As we explored in my last post, 25-34 year olds with a four year degree or more are concentrating in big metros, with a high proportion living in their central cities. Seventy four percent of young professionals are living in one of the 54 regions with a population of one million or more and in those metros one third live in the central city(s). The concentration is even greater in the top ten where 42% live with 35% of them in the central city.
The top ten are:
New York | Los Angeles | Washington DC | Chicago | San Jose/San Francisco | Boston | Philadelphia | Dallas | Atlanta | Houston
But the clear winner is the New York City CSA. This now four state region has more than 1.3 million young professionals living there. That’s 10% of all young professionals in the country. This compares to 7% of the total population in the country living in the region. Even more astonishing is that New York City has home to more than 650,000 young professionals. That’s 5% of the young professionals in the country choosing to live there. Double its share of the total population of the country. Forty eight percent of the region’s 25-34 year olds with a four year degree or more live in New York City.
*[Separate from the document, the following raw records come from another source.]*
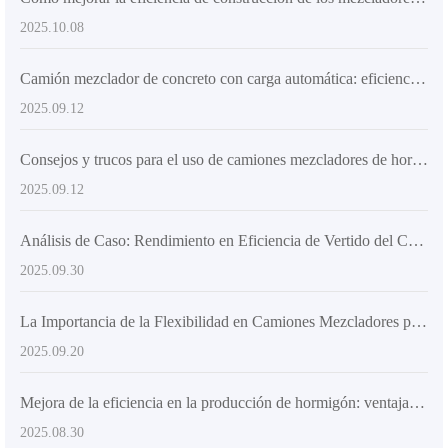
2025.10.08
Camión mezclador de concreto con carga automática: eficiencia, automatización y sostenibilidad
2025.09.12
Consejos y trucos para el uso de camiones mezcladores de hormigón autoalimentados
2025.09.12
Análisis de Caso: Rendimiento en Eficiencia de Vertido del Camión Mezclador AS-2.6 en Entornos de Construcción Complejos
2025.09.30
La Importancia de la Flexibilidad en Camiones Mezcladores para la Remodelación de Barrios Antiguos Urbanos: Experiencias Prácticas en Obra
2025.09.20
Mejora de la eficiencia en la producción de hormigón: ventajas de los camiones mezcladores con carga superior en proyectos de infraestructura
2025.08.30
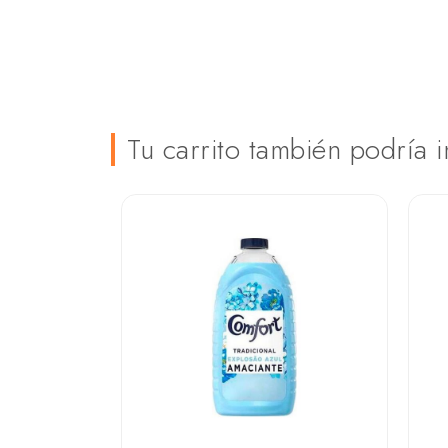
Tu carrito también podría i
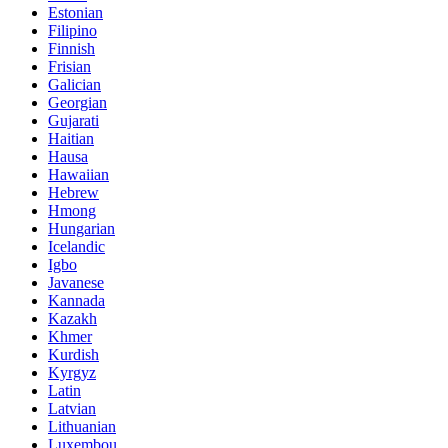
Estonian
Filipino
Finnish
Frisian
Galician
Georgian
Gujarati
Haitian
Hausa
Hawaiian
Hebrew
Hmong
Hungarian
Icelandic
Igbo
Javanese
Kannada
Kazakh
Khmer
Kurdish
Kyrgyz
Latin
Latvian
Lithuanian
Luxembou..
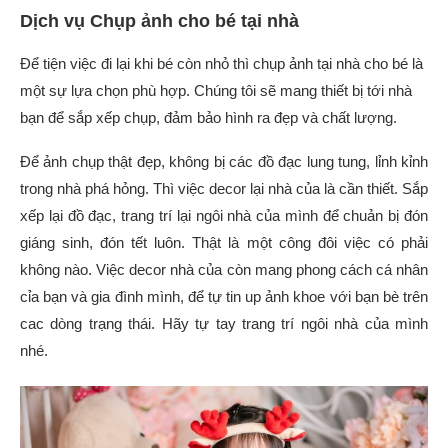
Dịch vụ Chụp ảnh cho bé tại nhà
Để tiện việc đi lại khi bé còn nhỏ thì chụp ảnh tại nhà cho bé là
một sự lựa chọn phù hợp. Chúng tôi sẽ mang thiết bị tới nhà
bạn để sắp xếp chụp, đảm bảo hình ra đẹp và chất lượng.
Để ảnh chụp thật đẹp, không bị các đồ đạc lung tung, lỉnh kỉnh
trong nhà phá hỏng. Thì việc decor lại nhà của là cần thiết. Sắp
xếp lại đồ đạc, trang trí lại ngôi nhà của mình để chuản bị đón
giáng sinh, đón tết luôn. Thật là một công đôi việc có phải
không nào. Việc decor nhà của còn mang phong cách cá nhân
cỉa bạn và gia đình mình, để tự tin up ảnh khoe với bạn bè trên
cac dòng trạng thái. Hãy tự tay trang trí ngôi nhà của mình
nhé.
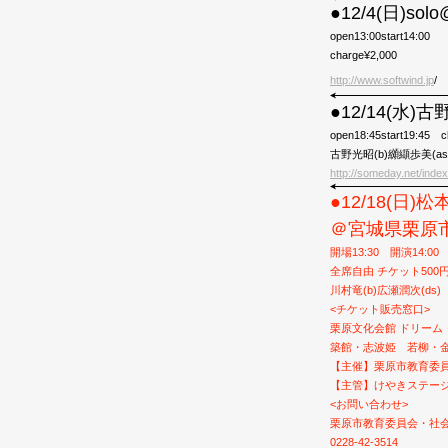
●12/4(日)sol
open13:00start14:00
charge¥2,000
http://www.softwind.jp
/
●12/14(水)
open18:45start19:45 c
古野光昭(b)纐纈歩美(as
http://someday.net/index
●12/18(日)松
＠宮城県栗原市
開場13:30 開演14:00
全席自由 チケット500
川村竜(b)広瀬潤次(ds)
<チケット販売窓口>
栗原文化会館 ドリーム
築館・志波姫 若柳・
【主催】栗原市教育委
【主管】けやきステージ
<お問い合わせ>
栗原市教育委員会・社
0228-42-3514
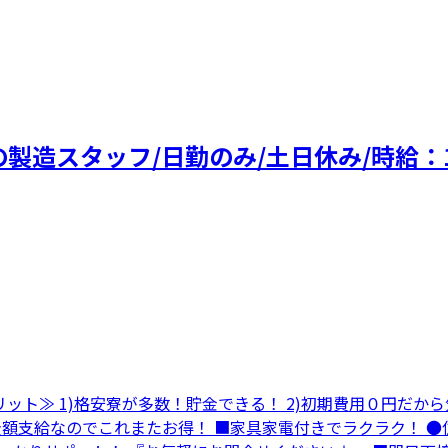
製造スタッフ/日勤のみ/土日休み/時給：
リット≫ 1)格安寮が多数！貯金できる！ 2)初期費用０円だか
全額支給なのでこれまたお得！ ■家具家電付きでラクラク！ ●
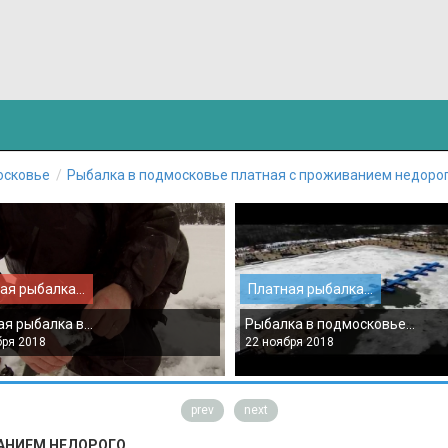
осковье
Рыбалка в подмосковье платная с проживанием недоро
ая рыбалка...
Платная рыбалка...
я рыбалка в...
Рыбалка в подмосковье...
бря 2018
22 ноября 2018
prev
next
АНИЕМ НЕДОРОГО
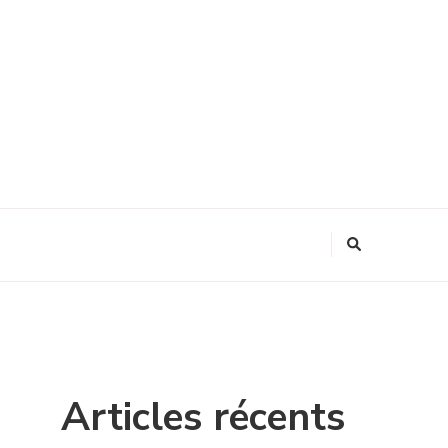
Articles récents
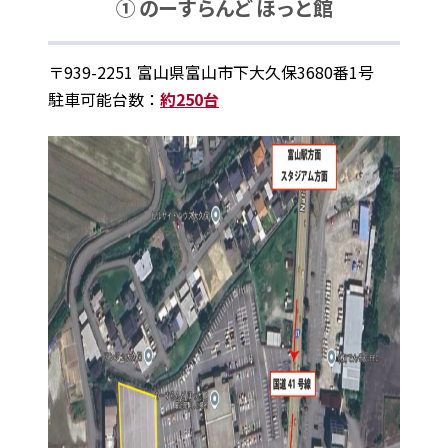
① のーすらんど ほっと館
〒939-2251 富山県富山市下大久保3680番1号
駐車可能台数：
約250台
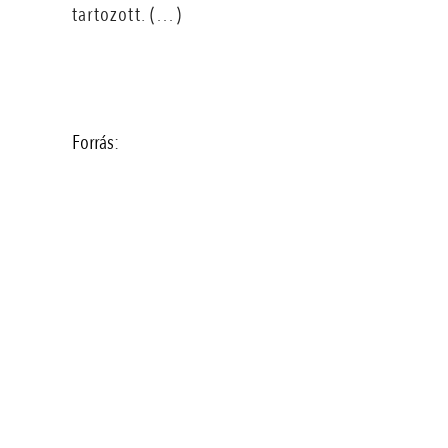
tartozott. (…)
Forrás:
That means that New York City alone has roughly double the young professionals residents as the entire state of Michigan: 650,000 compared to 333,000.
So what is it that attracts so many young professionals to the New York City region and city? Certainly not low costs (taxes, housing, cost of living, etc. are among the highest in the country). It isn’t the weather. Nor is it necessarily just a job. Although that matters. The region ranks 39th among the 54 metros with populations of one million or more in the proportion of those with a four year degree or more that are working.
Mayor Bloomberg in a Financial Times column provides an explanation of what matters most to attracting young professionals. He wrote:
The most creative individuals want to live in places that protect personal freedoms, prize diversity and offer an abundance of cultural opportunities. A city that wants to attract creators must offer a fertile breeding ground for new ideas and innovations. In this respect, part of what sets cities such as New York and London apart cannot be captured by rankings. Recent college graduates are flocking to Brooklyn not merely because of employment opportunities, but because it is where some of the most exciting things in the world are happening – in music, art, design, food, shops, technology and green industry. Economists may not say it this way but the truth of the matter is: being cool counts. When people can find inspiration in a community that also offers great parks, safe streets and extensive mass transit, they vote with their feet.
Protect personal freedoms, prize diversity, offer an abundance of cultural opportunities and offer great parks, safe streets and extensive mass transit. That is the priority list if Michigan wants to be competitive in retaining and attracting young talent.